ルイーズは1649年9月、ブルターニュの貧乏貴族の家に生まれた。結婚の持参金さえ満足に用意できないほどの貧しさだったため、両親はルイーズを宮廷女官になるべくしつけ、ルイ14世の寵姫にするつもりでヴェルサイユ宮殿に連れて行った。しかし、ちょうどその頃ルイ14世は、別の若く美しい侍女ルイーズ・ド・ラヴァリエールに関心を抱いていて目的は果せず、ルイーズはさっさと他の男性に身を任せたらしい。しかしルイ14世はルイーズを、弟フィリップの妃ヘンリエッタの侍女にした。

1670年にルイーズは、フランスからロンドンを訪れたヘンリエッタ一行に密使として同行し、その時チャールズ2世に見初められた。ヘンリエッタが急死した翌年の1671年9月、ルイーズはルイ14世によってチャールズ2世の王妃キャサリン付きの女官としてロンドンの宮廷に送られた。チャールズ2世の宮廷をフランス側に引き込むためである。

チャールズ2世の寵愛、増長

チャールズの妹ヘンリエッタの侍女だったルイーズは、たちまちチャールズの心を捉え、すぐにホワイトホール宮殿に豪華な続き部屋を与えられた。王の愛人となったルイーズは、1672年の7月29日にチャールズ・レノックス(1672年 - 1723年)を生んだ。チャールズ2世は、ルイーズの上辺だけの慎ましさに、すっかり参ってしまった。1673年の8月に、ルイーズはポーツマス公爵夫人に叙せられた。ルイーズは美しく女らしかったが、貪欲で権勢欲が強かった。最初に公爵夫人の話を持ち出したのもルイーズの方で、すでに王の寵愛を受けて公爵夫人に叙されていたバーバラ・ヴィリアーズをうらやみ、自分も公爵夫人にして欲しいと国王にせっついたのだった。

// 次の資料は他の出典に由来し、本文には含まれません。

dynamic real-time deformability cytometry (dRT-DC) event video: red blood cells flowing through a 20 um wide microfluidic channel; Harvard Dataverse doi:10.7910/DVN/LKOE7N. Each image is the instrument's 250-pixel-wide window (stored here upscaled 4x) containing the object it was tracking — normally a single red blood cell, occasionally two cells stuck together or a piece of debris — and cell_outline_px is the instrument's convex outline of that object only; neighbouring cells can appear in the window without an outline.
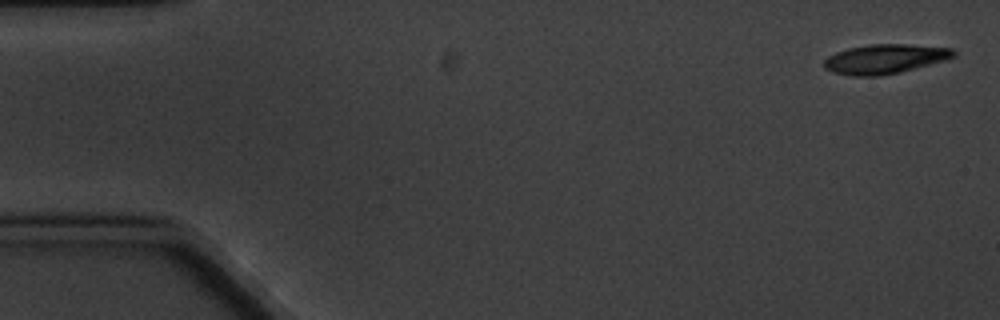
{"species": "common noctule bat (a hibernating species)", "species_latin": "Nyctalus noctula", "temperature_condition": "cold", "stored_images_in_passage": 4, "camera_frame_rate_fps": 3000, "um_per_image_px": 0.085, "animal": {"sex": "male", "body_mass_g": 20.1, "forearm_length_mm": 53.5}, "frame": {"image": 1, "passage_image": 1, "time_ms": 0.0, "image_size_px": [1000, 320], "cell_outline_px": [[956, 56], [944, 60], [900, 72], [880, 76], [852, 76], [832, 72], [824, 68], [824, 60], [828, 56], [836, 52], [848, 48], [868, 44], [904, 44], [952, 48], [956, 52]], "centroid_in_image_um": [75.18, 5.01], "position_along_channel_um": 9.8, "area_um2": 22.2}}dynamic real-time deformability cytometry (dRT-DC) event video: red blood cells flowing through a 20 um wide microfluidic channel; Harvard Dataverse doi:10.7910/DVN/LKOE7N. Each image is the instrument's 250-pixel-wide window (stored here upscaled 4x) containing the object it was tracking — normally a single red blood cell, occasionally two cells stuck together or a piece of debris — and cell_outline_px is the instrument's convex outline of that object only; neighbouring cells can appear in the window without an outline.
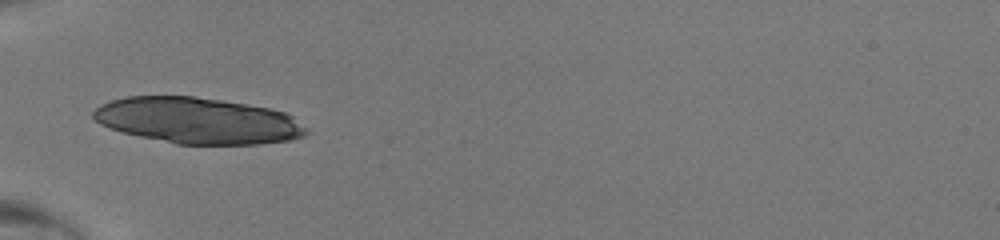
{"species": "human", "species_latin": "Homo sapiens", "temperature_condition": "room temperature", "stored_images_in_passage": 31, "camera_frame_rate_fps": 3000, "um_per_image_px": 0.085, "donor": {"sex": "male"}, "frame": {"image": 1, "passage_image": 1, "time_ms": 0.0, "image_size_px": [1000, 240], "cell_outline_px": [[308, 132], [304, 136], [292, 140], [260, 144], [176, 144], [140, 136], [124, 132], [100, 124], [92, 116], [92, 112], [100, 104], [124, 96], [192, 96], [220, 100], [272, 108], [284, 112], [292, 116], [308, 128]], "centroid_in_image_um": [16.84, 10.25], "position_along_channel_um": 68.2, "area_um2": 57.22}}
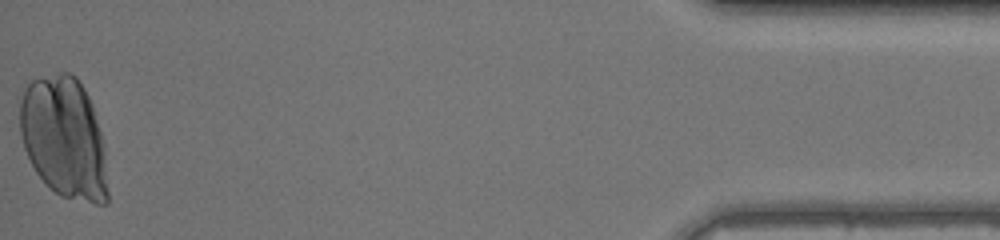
{"frame": {"image": 2, "passage_image": 31, "time_ms": 10.0, "image_size_px": [1000, 240], "cell_outline_px": [[108, 204], [96, 204], [60, 196], [36, 172], [24, 148], [20, 132], [20, 100], [24, 88], [32, 80], [60, 72], [72, 72], [76, 76], [84, 88], [92, 104], [100, 132], [104, 148], [108, 192]], "centroid_in_image_um": [5.45, 11.7], "position_along_channel_um": 429.7, "area_um2": 62.14}}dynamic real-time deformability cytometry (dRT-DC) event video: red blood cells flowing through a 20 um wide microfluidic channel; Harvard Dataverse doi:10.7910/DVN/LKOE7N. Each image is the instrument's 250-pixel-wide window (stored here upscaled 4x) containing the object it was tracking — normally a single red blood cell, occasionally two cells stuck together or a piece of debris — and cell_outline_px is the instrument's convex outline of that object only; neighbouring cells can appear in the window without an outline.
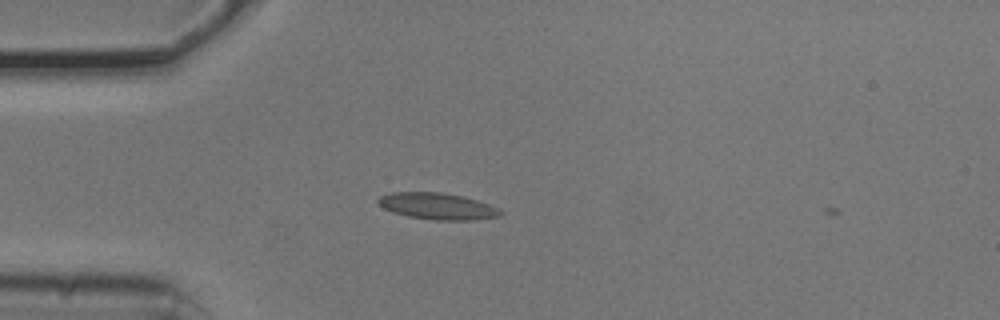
{"species": "common noctule bat (a hibernating species)", "species_latin": "Nyctalus noctula", "temperature_condition": "cold", "stored_images_in_passage": 2, "camera_frame_rate_fps": 3000, "um_per_image_px": 0.085, "animal": {"sex": "male", "body_mass_g": 20.5, "forearm_length_mm": 52.5}, "frame": {"image": 1, "passage_image": 1, "time_ms": 0.0, "image_size_px": [1000, 320], "cell_outline_px": [[504, 212], [500, 216], [472, 220], [432, 220], [408, 216], [392, 212], [384, 208], [376, 200], [380, 196], [392, 192], [440, 192], [464, 196], [500, 208]], "centroid_in_image_um": [37.2, 17.53], "position_along_channel_um": 47.8, "area_um2": 18.96}}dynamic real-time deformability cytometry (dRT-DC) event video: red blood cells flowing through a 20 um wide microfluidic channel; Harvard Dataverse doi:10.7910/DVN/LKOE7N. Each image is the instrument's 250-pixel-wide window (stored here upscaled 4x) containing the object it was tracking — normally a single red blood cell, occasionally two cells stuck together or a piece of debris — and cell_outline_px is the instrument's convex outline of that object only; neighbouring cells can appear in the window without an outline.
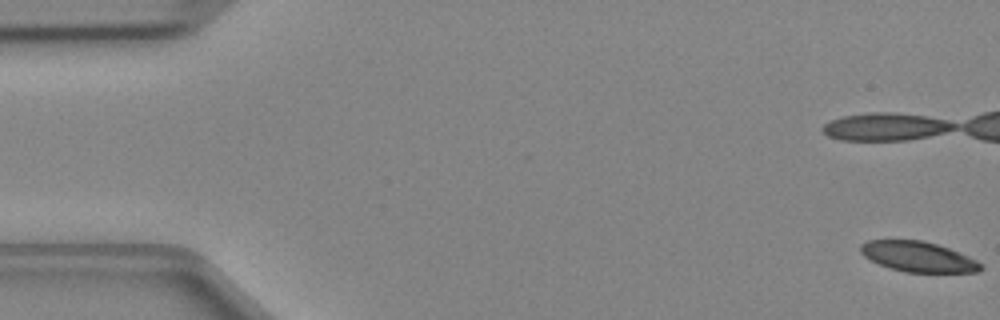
{"species": "Egyptian fruit bat (a non-hibernating species)", "species_latin": "Rousettus aegyptiacus", "temperature_condition": "cold", "stored_images_in_passage": 49, "camera_frame_rate_fps": 3000, "um_per_image_px": 0.085, "animal": {"sex": "female"}, "frame": {"image": 1, "passage_image": 1, "time_ms": 0.0, "image_size_px": [1000, 320], "cell_outline_px": [[984, 268], [980, 272], [904, 272], [888, 268], [864, 256], [860, 252], [860, 244], [868, 240], [920, 240], [936, 244], [960, 252], [984, 264]], "centroid_in_image_um": [78.07, 21.82], "position_along_channel_um": 6.9, "area_um2": 21.27}}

ルイ14世も、ルイーズがチャールズ2世から大いに寵愛されているのに満足し、褒賞としてルイーズをオービニュイ公爵夫人に叙した。ルイーズは高い称号と地位を与えられたが、イングランドの多くの人々からは嫌われていた。ルイーズはチャールズ2世からふんだんな贈り物や金銭の支給を受け、増長するようになっていった。王妃キャサリンが重病にかかっていた時には、王妃の後継者然とした尊大な態度をとり、プロテスタントの人々をさらにいらだたせた。

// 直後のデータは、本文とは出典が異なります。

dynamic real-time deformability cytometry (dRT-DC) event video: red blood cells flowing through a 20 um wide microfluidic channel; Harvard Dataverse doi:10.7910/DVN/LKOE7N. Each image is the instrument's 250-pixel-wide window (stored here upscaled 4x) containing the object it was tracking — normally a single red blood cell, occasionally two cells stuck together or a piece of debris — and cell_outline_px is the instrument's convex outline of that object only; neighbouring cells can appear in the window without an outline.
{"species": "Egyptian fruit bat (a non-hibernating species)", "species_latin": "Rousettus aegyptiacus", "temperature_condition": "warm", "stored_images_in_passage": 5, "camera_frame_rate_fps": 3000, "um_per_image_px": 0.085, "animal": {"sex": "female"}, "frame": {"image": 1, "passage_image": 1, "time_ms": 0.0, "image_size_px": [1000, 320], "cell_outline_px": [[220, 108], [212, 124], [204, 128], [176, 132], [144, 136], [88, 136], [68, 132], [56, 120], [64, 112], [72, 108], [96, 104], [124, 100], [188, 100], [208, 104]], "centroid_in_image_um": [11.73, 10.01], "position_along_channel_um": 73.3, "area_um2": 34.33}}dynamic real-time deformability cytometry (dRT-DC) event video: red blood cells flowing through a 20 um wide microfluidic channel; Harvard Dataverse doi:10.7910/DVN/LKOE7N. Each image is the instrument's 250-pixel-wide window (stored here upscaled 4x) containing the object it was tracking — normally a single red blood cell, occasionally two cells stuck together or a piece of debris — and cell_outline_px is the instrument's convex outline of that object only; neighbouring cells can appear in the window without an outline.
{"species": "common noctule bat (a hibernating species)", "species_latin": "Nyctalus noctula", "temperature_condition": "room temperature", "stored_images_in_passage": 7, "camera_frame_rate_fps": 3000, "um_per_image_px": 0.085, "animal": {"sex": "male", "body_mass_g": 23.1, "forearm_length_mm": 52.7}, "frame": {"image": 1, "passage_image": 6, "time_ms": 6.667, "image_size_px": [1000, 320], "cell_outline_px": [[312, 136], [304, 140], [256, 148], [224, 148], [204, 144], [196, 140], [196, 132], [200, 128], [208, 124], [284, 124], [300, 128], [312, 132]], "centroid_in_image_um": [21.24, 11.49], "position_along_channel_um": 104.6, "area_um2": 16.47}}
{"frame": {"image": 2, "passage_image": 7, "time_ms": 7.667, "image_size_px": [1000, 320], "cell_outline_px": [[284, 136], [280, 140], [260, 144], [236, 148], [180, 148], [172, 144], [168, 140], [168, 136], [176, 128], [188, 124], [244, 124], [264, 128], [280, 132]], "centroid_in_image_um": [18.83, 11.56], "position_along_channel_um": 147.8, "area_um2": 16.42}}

さらに彼女は、キューピッドの像を浮き彫りにした自分のメダルに「私は全てを征服した」という言葉をラテン語で彫らせた。ルイーズの不人気はますます高まった。しかしチャールズ2世は、彼女を国外に追い出せという、かねてからの議会の要求をずっと無視していた。

1684年には、ルイーズはホーテンス・マンチーニの甥で、美男のフランス修道会副長フイリップ・ド・ヴァンドームに夢中になった。ヴァンドームは、この容色の衰え始めた中年の公爵夫人からなら簡単に金を巻き上げられると判断した。ルイーズは人々の物笑いの種となった。これにはさすがにチャールズ2世も激怒し、ヴァンドームをイングランドから追放した。

ルイーズはチャールズ2世や後継者のジェームズ2世をカトリック側に引き付けるのに大きな役割を果たした。チャールズ2世没後はフランスに帰国し、ルイ14世の宮廷から下りる年金で生活した。ルイーズの息子チャールズ・レノックスはリッチモンド公爵に叙せられている。